Still, these actions did little to temper the treasure-hunting fever in Nigeria. A gem mine near Kubacha, located in the tribal area of the Koro, emerged as an El Dorado for the sculptures.

"Extremely beautiful and barely damaged statues were discovered there in the tombs of the underground shelters," recounts one insider.

Miners there were constantly finding new choice pieces, including a rider on a fanciful horse and a figure holding a cat in a stranglehold.

Details about the mine are hard to come by. It is located in a semi-autonomous district ruled by Koro chief Yohanna Akaito with an iron fist. Akaito has sealed off the area with his private army, and even Nigerian government officials have no access.

One of the few whites who has been granted access to the area is Gert Chesi, and ethnologist and Voodoo researcher.

"The chief entertained me in his mud palace," Chesi says. "In the morning, trumpet calls woke us up, and then we went to the mine."

Chesi had an ulterior motive in coming here. He runs the "House of the People," a museum in Schwaz, Austria, which houses 50 Nok statues, the most splendid collection in the world. Once he was with Akaito, Chesi got right down to business.

Most museums purchased Nok artifacts without certificates and now hide them in their repositories. But Chesi makes no secret of his treasures.

"Each of our sculptures has an export license issued by Omotoso Eluyemi, the manager of the national museum," he says. "Everything was done legally."

It is true that the late Nigerian antiquities official's office could issue customs documents. But it would appear that he did this all too gladly -- while stuffing his pockets in the process.

Poison and Corpses

Now and then, you hear mention of bodies. Eluyemi died on February 18, 2006. According to the official version of events, he choked on a glass of water at dinner and suffocated. But insiders are sure that the 58-year-old was poisoned.

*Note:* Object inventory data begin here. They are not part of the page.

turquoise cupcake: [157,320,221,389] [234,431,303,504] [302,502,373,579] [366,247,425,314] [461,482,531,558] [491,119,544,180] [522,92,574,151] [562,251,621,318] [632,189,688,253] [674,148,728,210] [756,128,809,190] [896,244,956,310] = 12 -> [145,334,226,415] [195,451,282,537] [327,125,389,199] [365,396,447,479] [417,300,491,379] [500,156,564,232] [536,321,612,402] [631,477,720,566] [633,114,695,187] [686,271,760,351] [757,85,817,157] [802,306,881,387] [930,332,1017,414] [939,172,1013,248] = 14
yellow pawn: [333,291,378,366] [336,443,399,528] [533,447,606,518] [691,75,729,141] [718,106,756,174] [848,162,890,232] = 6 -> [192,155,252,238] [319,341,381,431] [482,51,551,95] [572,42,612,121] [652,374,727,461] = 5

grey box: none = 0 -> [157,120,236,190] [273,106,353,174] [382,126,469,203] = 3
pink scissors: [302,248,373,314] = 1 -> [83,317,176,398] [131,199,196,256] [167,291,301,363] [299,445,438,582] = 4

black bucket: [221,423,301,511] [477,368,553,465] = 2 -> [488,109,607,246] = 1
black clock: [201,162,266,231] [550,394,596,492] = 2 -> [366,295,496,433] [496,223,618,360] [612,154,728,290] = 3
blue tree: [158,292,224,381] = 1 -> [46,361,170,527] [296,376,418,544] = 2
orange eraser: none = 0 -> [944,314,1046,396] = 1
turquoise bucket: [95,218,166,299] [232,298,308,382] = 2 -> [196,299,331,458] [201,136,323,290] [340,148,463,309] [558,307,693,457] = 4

These are the circumstances in which the archeologists are operating.

In describing the situation on the ground, Breunig says that "thieves have rummaged through many thousand square meters of ground; there's one hole next to another."

Still, there is some hope for Africa's heritage. To this day, countless Nok villages lie untouched beneath the earth. In Ungwar Kura, for example, the team recently came across more than 130 millstones, which suggests that there was once a large village there.

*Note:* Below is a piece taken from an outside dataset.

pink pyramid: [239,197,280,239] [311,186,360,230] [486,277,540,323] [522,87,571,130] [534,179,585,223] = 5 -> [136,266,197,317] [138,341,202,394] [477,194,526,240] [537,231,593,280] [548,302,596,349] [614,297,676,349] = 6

The statues found there also contain new details. Some have boils and furuncles on their faces, while others appear to be high dignitaries. Foot rings, loincloths and arm chains ornament their bodies. While their hair is formed into buns and braids, twisted chains adorn necks like thick Christmas wreaths. "The social distinctions are clearly defined," Breunig says.

The researchers are still not sure what these peculiar adornments are supposed to indicate. Since stone pavement is often found near the statues, some have thought that they were situated in holy places or near altars. The archeologists have found remnants of deliberately deposited jewelry chains alongside them, which might lend some degree of support to this hypothesis.

For the time being, though, the purpose of the Nok statues remains unclear. And then there's still the question of whether these objects have anything to do with the Nok people making contact with other people. Some archeologists believe that the cultural renaissance resulted from contact with northern peoples, such as the Carthaginians, who might have arrived by desert. Still others point to the so-called "black pharaohs" of Sudan, who subjugated the whole Nile region between 750 and 670 B.C.

But, for his part, Breunig rejects the idea of such a far-reaching transfer of ideas. "It's 3,000 kilometers from Egypt to Abuja, and there was the obstacle of the Sahara in between," he explains. And, he adds, Africans didn't have camels in pre-Christian times. Instead, Breunig believes that Nok art evolved independently.

Still, the mysteries remain. If Breunig is correct, the Nok were isolated geniuses who created a tropical civilization out of nothing.

"There's no doubt that the Nok will continue to baffle us," Breunig says. "We're unearthing a magnificent part of the history of sub-Saharan Africa."